脑海中,往昔的画面不受控制地纷至沓来,每一个细节都清晰得残忍:
——那个在初次见面时,躲在人群后,却在她经过时,鼓起勇气递上一株有些蔫了的四叶草,小声说“看着绿色心情会好一点”的少女;
——那个在虚空残骸的危机中,明明自己怕得浑身发抖,却依然抡起撬棍,颤抖着挡在她身前的身影;
——那个在后勤舱昏暗的灯光下,献宝似的举起用废弃管线编织的小兔子,眼睛亮晶晶地等待她夸奖的女孩;
——那个在逃生舱冰冷的黑暗中,紧紧抓住她的手,声音带着哭腔却说“能和安雅医生在一起,我好像也没那么怕了”的依赖……

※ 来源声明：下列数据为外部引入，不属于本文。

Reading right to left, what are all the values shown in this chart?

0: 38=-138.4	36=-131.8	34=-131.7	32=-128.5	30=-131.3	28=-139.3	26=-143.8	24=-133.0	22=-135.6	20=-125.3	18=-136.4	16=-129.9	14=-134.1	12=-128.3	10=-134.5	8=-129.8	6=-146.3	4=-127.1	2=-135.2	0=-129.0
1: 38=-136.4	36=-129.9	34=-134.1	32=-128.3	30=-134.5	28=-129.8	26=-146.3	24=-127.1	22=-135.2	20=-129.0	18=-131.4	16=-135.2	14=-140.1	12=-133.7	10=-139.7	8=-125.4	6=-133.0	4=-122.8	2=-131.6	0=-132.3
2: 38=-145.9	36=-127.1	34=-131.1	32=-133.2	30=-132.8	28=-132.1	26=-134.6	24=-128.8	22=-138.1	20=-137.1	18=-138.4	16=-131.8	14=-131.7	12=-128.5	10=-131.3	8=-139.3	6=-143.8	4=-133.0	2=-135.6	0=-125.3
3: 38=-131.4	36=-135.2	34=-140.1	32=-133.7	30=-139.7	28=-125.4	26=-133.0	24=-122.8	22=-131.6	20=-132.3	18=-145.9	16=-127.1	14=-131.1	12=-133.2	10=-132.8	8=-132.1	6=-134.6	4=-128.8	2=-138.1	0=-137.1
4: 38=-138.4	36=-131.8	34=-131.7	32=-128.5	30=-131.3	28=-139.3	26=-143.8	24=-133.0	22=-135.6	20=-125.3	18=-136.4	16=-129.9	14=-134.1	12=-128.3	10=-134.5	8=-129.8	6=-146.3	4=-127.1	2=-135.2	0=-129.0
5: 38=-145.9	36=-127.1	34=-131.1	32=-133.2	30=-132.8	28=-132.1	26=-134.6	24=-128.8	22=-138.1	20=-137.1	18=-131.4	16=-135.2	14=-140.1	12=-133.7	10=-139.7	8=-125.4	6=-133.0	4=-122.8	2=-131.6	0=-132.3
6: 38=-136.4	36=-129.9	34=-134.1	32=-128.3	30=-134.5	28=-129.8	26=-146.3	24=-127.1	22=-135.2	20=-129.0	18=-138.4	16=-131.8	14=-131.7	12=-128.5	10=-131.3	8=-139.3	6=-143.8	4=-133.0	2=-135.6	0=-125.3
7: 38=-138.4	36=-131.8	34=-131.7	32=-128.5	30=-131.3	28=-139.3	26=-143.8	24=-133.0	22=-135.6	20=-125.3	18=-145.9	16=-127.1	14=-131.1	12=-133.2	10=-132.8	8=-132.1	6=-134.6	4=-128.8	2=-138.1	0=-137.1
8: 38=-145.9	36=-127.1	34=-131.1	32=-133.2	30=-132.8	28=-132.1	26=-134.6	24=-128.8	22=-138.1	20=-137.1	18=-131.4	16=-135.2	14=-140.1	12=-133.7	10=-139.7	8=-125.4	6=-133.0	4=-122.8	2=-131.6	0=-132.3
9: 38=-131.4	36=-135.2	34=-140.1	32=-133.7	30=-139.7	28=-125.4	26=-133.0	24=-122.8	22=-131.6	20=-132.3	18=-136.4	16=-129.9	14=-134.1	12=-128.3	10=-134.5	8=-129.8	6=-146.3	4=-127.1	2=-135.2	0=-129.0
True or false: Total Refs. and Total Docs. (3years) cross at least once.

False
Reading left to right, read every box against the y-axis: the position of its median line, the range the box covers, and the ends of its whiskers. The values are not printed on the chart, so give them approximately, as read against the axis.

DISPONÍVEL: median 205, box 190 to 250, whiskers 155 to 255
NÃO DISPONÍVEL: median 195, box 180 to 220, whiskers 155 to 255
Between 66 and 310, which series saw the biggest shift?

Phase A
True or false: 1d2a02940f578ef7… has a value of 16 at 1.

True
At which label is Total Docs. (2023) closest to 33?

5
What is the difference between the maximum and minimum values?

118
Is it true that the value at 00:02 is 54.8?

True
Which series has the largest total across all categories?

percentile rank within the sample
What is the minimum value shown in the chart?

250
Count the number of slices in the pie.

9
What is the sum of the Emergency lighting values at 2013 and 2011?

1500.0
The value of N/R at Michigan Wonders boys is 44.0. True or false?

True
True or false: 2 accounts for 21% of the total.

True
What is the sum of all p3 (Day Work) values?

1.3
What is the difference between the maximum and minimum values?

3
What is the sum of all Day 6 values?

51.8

最后,所有的画面,都定格在刚才那永恒的一刻——她毫不犹豫地扑出来,用自己单薄得令人心疼的身躯,为她挡下那致命一击的瞬间。
那瞬间她脸上决绝的表情,如同最锋利的刀刃,狠狠刺穿了安雅的心脏。
安雅停止了哭泣。
她缓缓地、缓缓地抬起头。
脸上所有的表情都消失了,悲伤、痛苦、绝望……仿佛都随着737的离去而被一同抽空。
只剩下一种死寂的、万念俱灰的冰冷,比凌司君平日里那种冰冷的威严更加深沉,更加令人心悸,那是心死之后,万物寂灭的虚无。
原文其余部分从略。